#### TASK OBJECTIVE:
Go through the entries below and collect each line with the string "Strategic" in it.
[[ PROVIDED RECORDS open ]]
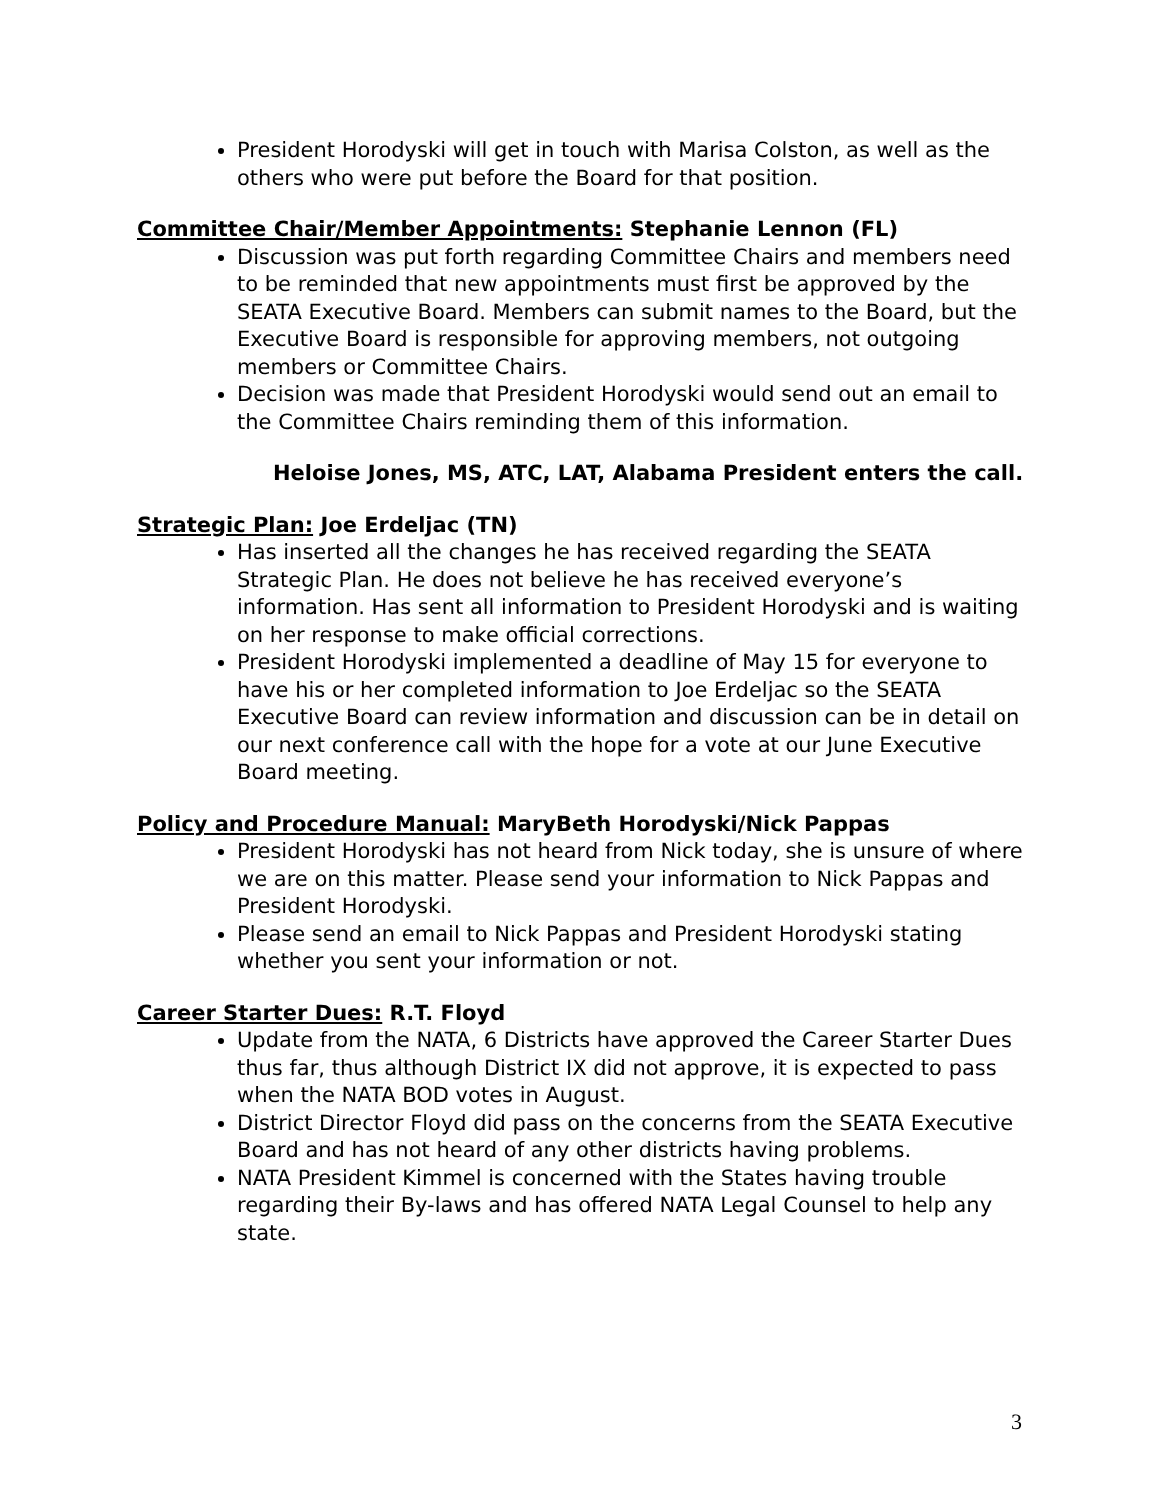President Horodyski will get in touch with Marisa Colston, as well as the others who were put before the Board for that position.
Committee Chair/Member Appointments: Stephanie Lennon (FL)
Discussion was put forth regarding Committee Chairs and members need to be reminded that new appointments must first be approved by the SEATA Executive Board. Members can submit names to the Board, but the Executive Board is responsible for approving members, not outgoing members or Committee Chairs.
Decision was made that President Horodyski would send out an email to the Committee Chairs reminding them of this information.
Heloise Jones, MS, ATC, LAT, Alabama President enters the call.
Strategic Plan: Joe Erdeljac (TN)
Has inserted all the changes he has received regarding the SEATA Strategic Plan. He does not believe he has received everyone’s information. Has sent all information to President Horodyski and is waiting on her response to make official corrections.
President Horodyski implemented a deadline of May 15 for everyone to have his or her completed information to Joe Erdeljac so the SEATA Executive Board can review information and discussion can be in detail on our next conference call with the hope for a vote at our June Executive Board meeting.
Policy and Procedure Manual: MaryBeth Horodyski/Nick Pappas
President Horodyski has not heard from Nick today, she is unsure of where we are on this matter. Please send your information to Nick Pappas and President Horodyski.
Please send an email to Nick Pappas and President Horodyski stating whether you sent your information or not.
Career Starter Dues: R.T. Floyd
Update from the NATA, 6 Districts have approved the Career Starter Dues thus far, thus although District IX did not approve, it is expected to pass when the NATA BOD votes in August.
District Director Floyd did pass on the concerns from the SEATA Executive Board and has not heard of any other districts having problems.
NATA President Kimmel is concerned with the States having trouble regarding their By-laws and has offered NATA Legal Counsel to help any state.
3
[[ PROVIDED RECORDS closed ]]
[[ PROVIDED RECORDS open ]]
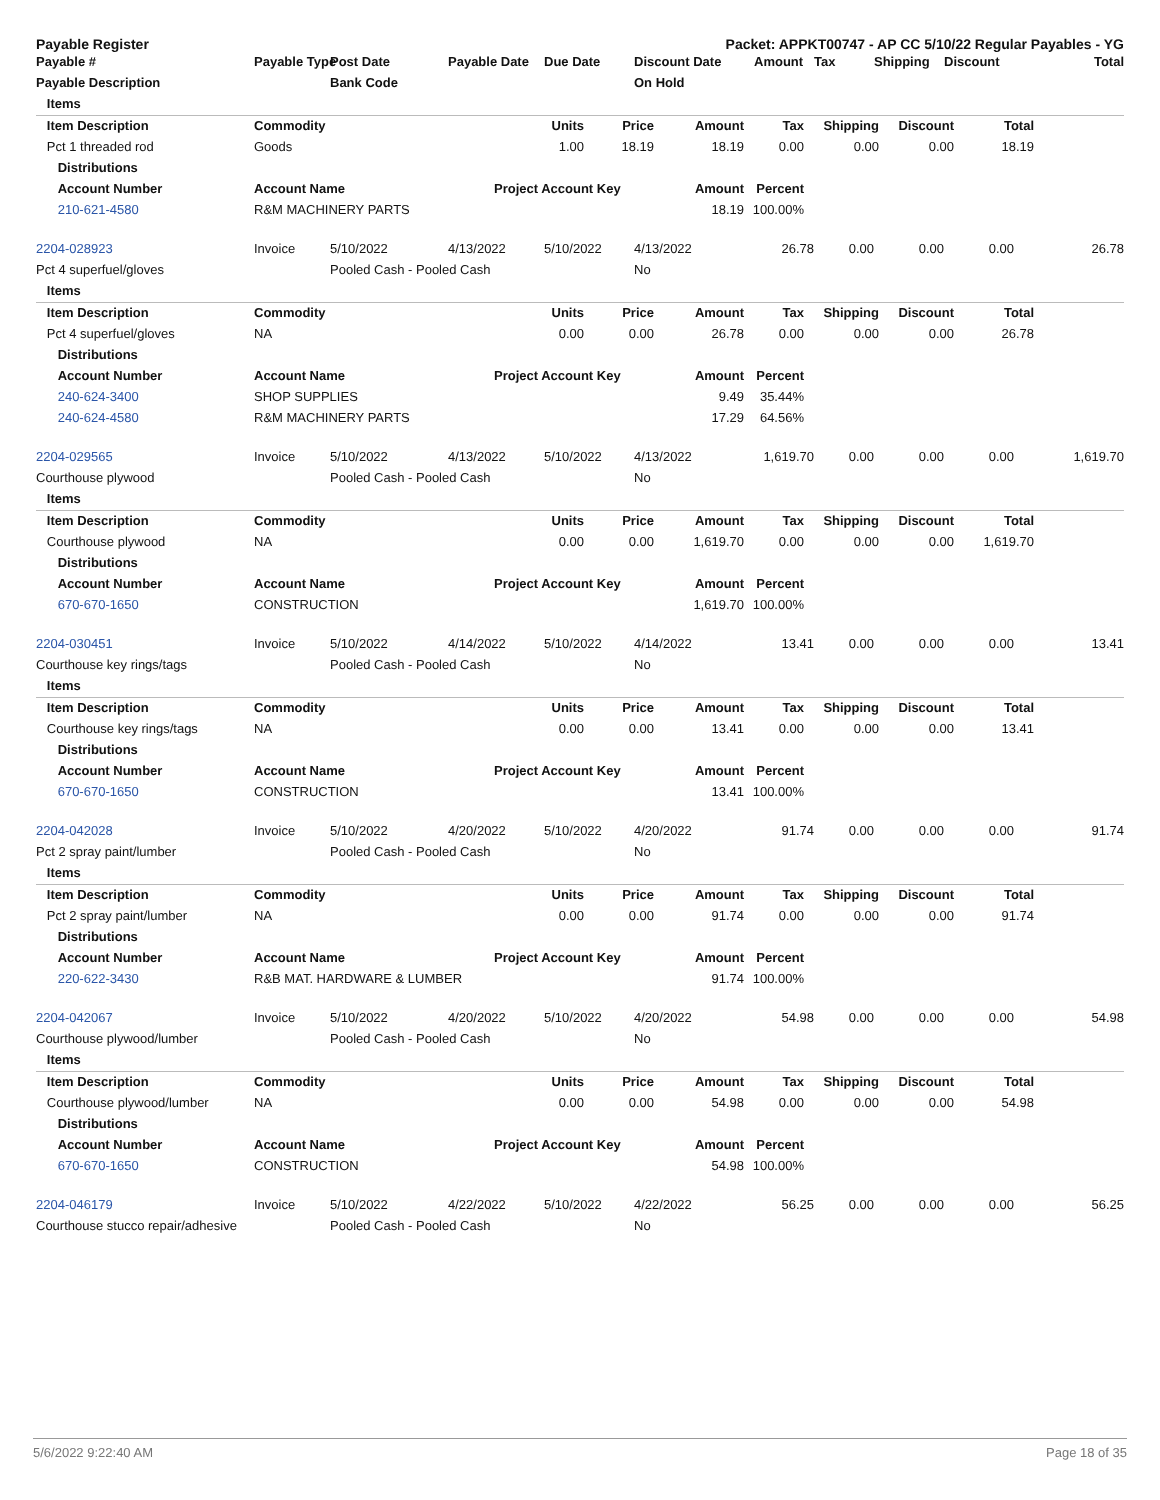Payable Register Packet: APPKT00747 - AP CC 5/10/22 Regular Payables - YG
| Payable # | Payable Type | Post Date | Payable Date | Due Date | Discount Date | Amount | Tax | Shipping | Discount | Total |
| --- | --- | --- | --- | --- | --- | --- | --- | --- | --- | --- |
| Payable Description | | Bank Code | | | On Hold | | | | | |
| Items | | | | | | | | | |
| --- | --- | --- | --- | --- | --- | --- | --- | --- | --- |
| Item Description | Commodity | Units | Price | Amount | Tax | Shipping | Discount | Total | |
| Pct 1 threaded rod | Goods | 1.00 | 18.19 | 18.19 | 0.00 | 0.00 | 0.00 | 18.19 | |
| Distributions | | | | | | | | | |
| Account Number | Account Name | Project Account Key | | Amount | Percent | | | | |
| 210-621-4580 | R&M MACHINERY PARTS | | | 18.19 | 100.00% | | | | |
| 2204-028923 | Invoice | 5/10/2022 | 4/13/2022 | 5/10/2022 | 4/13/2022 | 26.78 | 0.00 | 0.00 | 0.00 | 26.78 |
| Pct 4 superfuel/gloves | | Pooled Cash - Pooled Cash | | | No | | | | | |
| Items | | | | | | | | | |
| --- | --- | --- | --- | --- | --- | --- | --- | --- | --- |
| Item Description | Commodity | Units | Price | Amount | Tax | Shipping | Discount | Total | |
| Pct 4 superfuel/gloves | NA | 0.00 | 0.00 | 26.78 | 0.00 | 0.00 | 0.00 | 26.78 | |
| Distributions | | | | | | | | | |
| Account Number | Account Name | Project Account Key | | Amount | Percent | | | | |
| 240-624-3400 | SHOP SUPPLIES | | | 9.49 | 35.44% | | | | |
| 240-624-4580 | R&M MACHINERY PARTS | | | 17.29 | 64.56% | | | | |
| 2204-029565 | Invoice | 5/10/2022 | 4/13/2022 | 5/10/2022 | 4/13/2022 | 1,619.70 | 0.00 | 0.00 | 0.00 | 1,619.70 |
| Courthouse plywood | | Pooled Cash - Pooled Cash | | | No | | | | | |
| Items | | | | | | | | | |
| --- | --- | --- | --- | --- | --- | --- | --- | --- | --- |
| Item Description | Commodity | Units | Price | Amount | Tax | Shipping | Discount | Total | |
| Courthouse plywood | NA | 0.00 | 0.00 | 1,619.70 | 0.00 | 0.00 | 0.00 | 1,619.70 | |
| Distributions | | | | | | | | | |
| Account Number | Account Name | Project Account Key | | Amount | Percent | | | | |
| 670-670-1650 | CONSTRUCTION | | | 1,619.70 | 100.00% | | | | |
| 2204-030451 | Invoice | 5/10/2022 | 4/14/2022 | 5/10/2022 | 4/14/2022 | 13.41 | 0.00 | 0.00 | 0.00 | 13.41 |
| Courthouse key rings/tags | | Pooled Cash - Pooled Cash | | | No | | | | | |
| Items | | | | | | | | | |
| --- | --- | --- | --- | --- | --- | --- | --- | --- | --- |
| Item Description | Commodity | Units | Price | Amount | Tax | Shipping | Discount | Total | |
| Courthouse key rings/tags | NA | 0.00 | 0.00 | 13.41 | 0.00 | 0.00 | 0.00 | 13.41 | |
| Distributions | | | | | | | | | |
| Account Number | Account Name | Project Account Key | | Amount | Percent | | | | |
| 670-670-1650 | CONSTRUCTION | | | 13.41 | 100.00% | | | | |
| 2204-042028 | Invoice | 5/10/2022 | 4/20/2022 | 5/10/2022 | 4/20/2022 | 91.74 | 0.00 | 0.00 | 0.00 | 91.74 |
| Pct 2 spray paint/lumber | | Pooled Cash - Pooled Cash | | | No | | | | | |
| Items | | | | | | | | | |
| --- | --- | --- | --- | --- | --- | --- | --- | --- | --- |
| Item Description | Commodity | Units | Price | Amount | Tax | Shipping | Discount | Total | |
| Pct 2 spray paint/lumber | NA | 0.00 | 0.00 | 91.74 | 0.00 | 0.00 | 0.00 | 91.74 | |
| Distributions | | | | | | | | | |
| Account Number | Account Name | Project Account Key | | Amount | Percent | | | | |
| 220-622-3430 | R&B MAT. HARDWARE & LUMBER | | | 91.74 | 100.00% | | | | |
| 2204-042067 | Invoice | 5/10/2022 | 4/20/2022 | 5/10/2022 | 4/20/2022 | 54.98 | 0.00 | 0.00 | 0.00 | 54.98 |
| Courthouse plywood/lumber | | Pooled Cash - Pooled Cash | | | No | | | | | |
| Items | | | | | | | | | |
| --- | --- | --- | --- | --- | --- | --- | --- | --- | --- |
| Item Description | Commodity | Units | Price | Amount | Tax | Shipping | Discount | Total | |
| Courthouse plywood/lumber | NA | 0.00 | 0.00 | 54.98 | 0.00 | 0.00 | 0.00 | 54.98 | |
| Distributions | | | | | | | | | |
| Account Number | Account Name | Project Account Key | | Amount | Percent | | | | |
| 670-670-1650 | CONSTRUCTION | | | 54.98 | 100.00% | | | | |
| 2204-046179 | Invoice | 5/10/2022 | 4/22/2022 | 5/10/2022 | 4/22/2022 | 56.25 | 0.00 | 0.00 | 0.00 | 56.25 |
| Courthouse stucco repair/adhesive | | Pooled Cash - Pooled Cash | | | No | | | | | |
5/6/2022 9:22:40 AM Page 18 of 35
[[ PROVIDED RECORDS closed ]]
[[ PROVIDED RECORDS open ]]
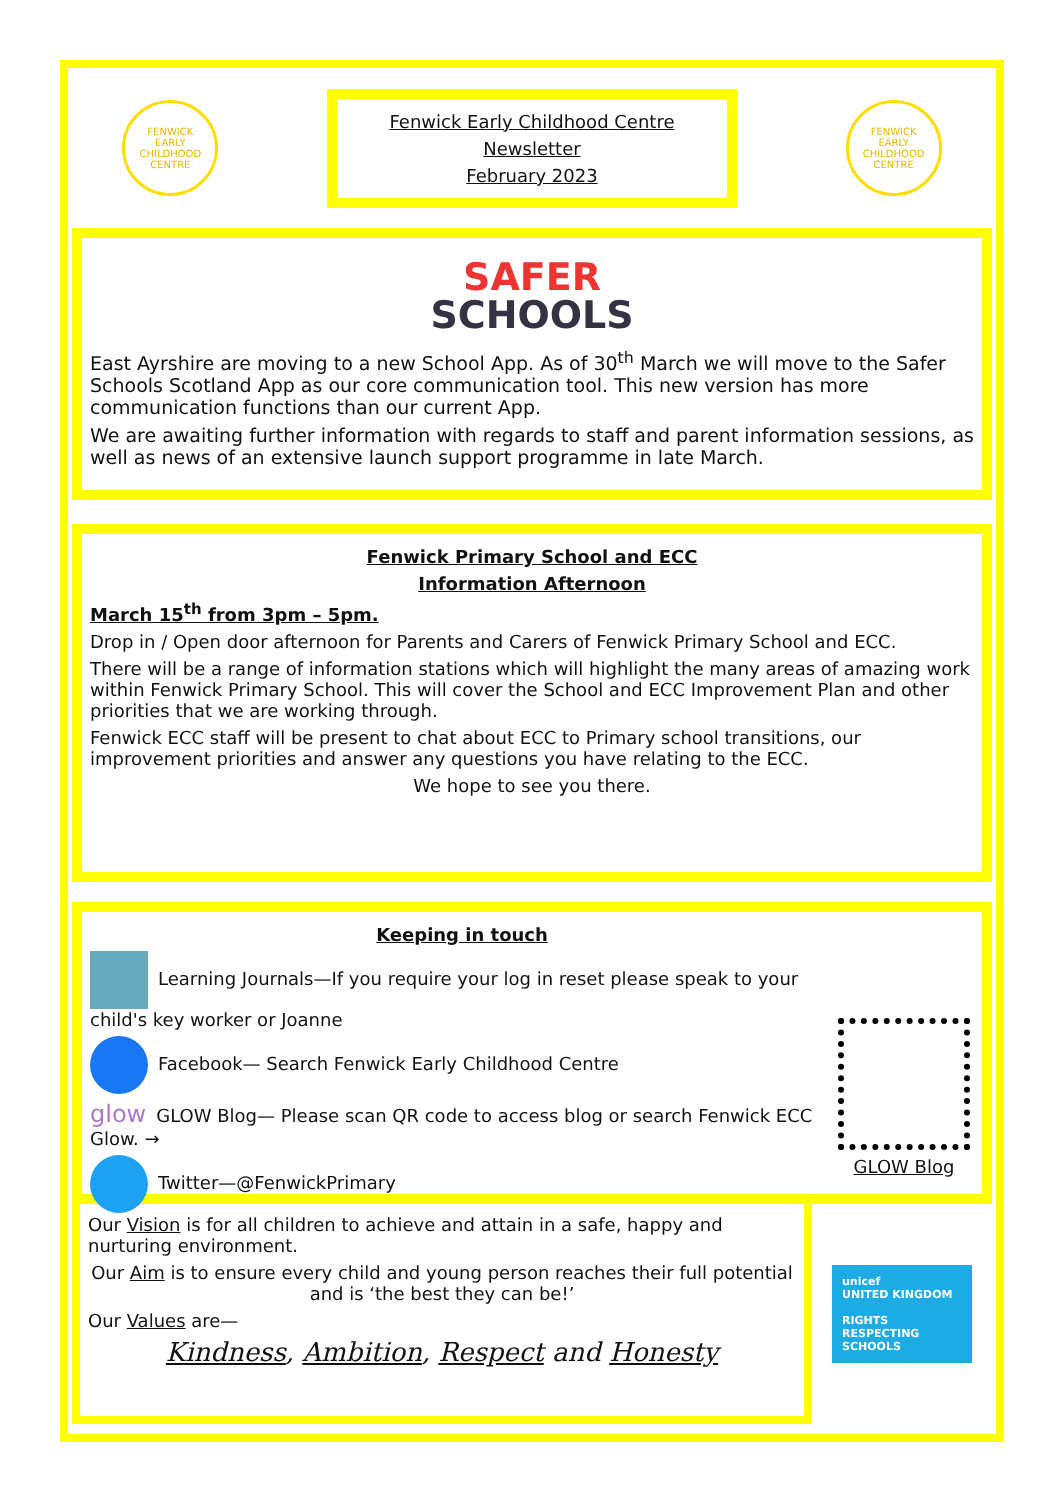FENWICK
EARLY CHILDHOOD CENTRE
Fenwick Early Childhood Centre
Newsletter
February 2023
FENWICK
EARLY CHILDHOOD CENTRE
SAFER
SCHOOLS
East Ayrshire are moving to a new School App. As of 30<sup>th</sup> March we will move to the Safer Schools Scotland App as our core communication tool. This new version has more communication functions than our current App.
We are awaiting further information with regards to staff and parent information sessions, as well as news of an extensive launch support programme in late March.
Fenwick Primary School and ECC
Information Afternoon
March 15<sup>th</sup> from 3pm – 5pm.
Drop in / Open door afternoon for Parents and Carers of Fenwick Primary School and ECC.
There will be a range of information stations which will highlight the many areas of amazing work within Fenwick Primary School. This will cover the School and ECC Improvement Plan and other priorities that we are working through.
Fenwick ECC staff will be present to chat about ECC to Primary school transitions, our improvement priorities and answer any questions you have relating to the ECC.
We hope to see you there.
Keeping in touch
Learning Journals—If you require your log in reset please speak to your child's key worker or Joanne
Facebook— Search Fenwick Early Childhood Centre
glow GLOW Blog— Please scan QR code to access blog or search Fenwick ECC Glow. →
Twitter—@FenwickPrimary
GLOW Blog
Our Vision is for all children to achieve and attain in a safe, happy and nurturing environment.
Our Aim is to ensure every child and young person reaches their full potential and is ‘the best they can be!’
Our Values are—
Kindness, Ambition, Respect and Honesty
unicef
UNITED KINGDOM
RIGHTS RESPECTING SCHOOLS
[[ PROVIDED RECORDS closed ]]
#### ANSWER AREA:
Strategic Plan: Joe Erdeljac (TN)
Has inserted all the changes he has received regarding the SEATA Strategic Plan. He does not believe he has received everyone’s information. Has sent all information to President Horodyski and is waiting on her response to make official corrections.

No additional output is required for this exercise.